Im August 1819 erhält Marianne die Druckbogen des "west-östlichen Divans", in den sie sich selbst als "Suleika" und ihre Lieder in den Wechselgesang mit Hatem aufgenommen sieht. Der dann folgende, eingangs zitierte Brief ist Ausdruck einer- freilich partiellen - Heilung. Goethe hat das Vakuum, das er hinterlassen hat, in seiner Weise aufgefüllt. Der West-östliche Divan - so versteht es Marianne, und damit kann sie überleben - ist die nur ihr eigene, die Goethe gemäße, einzigartige Verbindung mit ihm, die sie beide überdauern wird.

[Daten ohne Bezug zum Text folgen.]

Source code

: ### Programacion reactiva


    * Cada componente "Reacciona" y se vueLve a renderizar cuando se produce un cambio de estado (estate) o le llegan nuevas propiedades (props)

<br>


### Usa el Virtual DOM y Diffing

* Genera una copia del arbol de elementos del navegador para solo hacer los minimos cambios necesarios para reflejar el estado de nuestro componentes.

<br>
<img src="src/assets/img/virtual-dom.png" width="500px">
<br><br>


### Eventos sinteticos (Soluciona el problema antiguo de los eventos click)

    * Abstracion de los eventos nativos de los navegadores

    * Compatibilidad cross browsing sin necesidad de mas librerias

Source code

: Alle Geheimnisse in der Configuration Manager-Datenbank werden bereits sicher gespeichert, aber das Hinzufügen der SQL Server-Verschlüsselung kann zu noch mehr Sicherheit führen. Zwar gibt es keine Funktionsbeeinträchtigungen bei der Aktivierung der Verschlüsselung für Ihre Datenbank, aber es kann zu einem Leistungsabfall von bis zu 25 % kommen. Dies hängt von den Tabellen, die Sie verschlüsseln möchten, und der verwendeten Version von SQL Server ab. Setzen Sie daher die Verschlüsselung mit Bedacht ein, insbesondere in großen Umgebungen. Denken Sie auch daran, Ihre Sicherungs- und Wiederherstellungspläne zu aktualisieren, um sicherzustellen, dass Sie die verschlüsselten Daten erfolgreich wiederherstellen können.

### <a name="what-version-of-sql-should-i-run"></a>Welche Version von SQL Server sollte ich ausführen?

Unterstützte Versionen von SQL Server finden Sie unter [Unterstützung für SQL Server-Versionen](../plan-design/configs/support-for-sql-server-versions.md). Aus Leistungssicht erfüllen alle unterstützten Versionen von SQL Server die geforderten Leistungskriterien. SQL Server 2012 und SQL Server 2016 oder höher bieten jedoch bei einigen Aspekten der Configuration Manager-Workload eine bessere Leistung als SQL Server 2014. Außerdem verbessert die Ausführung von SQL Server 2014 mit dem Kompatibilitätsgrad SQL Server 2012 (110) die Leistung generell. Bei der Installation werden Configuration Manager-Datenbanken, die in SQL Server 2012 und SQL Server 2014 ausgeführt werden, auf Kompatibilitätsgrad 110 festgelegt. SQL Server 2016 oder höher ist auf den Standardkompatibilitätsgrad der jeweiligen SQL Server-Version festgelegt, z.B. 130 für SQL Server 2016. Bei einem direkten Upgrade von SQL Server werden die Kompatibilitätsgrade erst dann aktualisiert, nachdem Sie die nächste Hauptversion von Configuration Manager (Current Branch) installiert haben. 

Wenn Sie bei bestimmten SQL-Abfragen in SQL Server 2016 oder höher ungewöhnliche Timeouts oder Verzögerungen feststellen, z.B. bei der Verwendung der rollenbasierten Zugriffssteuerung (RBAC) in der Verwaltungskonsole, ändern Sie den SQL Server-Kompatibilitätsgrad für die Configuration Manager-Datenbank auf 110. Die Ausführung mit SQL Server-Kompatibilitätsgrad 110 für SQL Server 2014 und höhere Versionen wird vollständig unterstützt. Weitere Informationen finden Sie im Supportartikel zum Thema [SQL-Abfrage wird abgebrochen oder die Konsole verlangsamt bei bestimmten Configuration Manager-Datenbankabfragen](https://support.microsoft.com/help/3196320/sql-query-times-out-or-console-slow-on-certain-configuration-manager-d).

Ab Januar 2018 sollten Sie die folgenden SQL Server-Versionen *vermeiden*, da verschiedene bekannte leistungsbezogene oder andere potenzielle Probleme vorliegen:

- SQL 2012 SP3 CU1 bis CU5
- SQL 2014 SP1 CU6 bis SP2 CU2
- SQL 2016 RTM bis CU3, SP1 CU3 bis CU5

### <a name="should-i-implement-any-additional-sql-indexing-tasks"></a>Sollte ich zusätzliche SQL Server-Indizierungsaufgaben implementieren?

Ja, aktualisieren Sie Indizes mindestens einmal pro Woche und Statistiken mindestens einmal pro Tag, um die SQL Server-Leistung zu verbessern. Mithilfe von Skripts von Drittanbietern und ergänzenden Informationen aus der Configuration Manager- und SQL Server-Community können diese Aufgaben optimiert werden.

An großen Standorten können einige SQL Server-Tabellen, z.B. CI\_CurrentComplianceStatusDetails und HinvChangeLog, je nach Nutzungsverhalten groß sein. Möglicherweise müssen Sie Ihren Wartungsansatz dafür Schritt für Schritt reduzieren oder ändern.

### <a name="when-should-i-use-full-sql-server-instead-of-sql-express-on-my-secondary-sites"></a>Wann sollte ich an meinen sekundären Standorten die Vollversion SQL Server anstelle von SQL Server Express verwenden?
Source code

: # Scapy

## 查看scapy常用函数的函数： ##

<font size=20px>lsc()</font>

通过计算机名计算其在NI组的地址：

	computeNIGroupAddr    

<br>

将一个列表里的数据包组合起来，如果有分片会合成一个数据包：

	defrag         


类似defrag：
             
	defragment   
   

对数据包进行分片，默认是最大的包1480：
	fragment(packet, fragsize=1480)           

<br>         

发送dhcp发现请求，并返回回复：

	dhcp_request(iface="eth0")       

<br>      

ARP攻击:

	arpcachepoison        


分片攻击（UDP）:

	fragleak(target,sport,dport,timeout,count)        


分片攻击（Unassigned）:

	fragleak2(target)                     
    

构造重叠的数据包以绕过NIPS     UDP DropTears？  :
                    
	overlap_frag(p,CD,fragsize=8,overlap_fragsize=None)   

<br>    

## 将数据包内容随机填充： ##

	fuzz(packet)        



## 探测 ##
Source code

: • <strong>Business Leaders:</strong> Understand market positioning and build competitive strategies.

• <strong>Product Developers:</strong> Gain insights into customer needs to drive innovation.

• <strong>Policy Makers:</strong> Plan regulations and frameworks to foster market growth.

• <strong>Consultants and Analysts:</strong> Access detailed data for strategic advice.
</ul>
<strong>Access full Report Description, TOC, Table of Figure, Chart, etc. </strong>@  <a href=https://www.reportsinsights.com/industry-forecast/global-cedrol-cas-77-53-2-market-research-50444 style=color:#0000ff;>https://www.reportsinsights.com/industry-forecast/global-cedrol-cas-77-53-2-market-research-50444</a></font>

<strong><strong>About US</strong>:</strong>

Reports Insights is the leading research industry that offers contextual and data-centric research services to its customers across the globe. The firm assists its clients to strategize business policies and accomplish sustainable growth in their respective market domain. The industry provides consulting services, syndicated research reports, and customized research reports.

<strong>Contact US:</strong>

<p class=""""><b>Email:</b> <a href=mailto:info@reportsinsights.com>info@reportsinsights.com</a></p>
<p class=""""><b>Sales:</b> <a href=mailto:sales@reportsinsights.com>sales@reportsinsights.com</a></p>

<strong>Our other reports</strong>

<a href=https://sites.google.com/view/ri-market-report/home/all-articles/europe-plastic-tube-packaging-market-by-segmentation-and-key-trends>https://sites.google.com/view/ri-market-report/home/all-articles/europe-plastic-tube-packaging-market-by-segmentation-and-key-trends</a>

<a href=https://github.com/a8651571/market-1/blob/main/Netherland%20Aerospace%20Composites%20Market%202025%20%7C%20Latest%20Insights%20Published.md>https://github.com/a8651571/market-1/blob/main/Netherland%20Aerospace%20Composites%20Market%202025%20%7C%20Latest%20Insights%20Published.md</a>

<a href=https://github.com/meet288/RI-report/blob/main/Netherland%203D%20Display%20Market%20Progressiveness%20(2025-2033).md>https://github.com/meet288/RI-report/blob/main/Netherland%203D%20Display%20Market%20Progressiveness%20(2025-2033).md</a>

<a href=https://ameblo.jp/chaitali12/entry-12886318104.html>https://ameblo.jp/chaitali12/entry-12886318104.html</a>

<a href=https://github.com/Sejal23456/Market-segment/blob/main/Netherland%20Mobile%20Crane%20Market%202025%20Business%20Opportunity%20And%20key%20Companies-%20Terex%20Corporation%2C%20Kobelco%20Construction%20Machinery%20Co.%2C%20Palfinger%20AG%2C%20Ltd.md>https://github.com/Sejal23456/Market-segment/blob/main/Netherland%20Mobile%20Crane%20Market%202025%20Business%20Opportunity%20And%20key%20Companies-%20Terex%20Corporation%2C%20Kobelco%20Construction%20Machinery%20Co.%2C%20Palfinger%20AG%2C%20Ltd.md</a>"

Daß in ihrem Leben Leere bleibt, daß sich die Realität neben ihren Erinnerungen als defizitär erweisen muß - dies hat Marianne in ihrem Briefwechsel mit Goethe, der bis zu dessen Tod 1832 seine Intensität nicht verliert, nur am Rande und auch nur unter Relativierungen angedeutet. Es ist kein Dokument bekannt, das beweist, daß sie über ihren Schmerz mit irgendeinem Menschen gesprochen hat. Im Gegenteil: Marianne wahrt unbeirrt ihr großes Geheimnis, das sie nur mit Goethe teilte, bis zu ihrem Tod. Zwar konnte ihre Familie ermessen, was Goethe für sie und auch was sie für Goethe bedeutet hatte. In letzter Hinsicht aber wußte nur sie es. Auch ihren engsten Gefährten war nicht bekannt, daß einige der Gedichte des "West-östlichen Divans" von Marianne verfaßt waren. Dies hat sie erst später, halb schien sie es zu wünschen, halb war sie durch die Situation überrascht, dem jungen Herman Grimm, dem Sohn Wilhelm Grimms, anvertraut.

Marianne von Willemer hat für die letzten vierzig Jahre ihres Lebens zu ihrer früheren Lebenskraft zurückgefunden. Sie unternimmt einige Reisen gemeinsam mit Willemer: nach Italien, auf den Spuren Goethes. Ihren Mann, der in den Jahren vor seinem Tod immer mehr verfällt, pflegt sie mit Geduld und Zuneigung bis zu seinem Tod 1838. Von der Familie mit einer Rente versorgt, zieht sie danach in eine kleine Wohnung in der Alten Mainzer Gasse, bleibt den zahlreichen (Stief-)Enkeln und Urenkeln eine geliebte Märchenerzählerin und ist in der Familie und in der Stadt bald nur noch als "das Großmütterchen" bekannt.

Nach dem Tode Rosettes erweitert Marianne noch einmal ihren Lebenskreis. Auf dem bei Heidelberg gelegenen ehemaligen Kloster Gut Neuberg hat sich um den Frankfurter Verwandten Goethes, Fritz Schlosser und seine Frau Sophie, ein Kreis zum Katholizismus konvertierter Gläubiger zusammengefunden. Marianne verbringt dort einige Wochen des Jahres, geht aber in Heidelberg hauptsächlich ihren Erinnerungen nach.

Am 6. Dezember 1860 stirbt Marianne von Willemer, 76 Jahre alt. Sie wird auf dem Frankfurter Hauptfriedhof beigesetzt. 

(Anna Luise Knetsch: "Seine Liebe sei mein Leben ..." Zum 200. Geburtstag der Marianne von Willemer. In: Frankfurter Rundschau vom 17. November 1984.)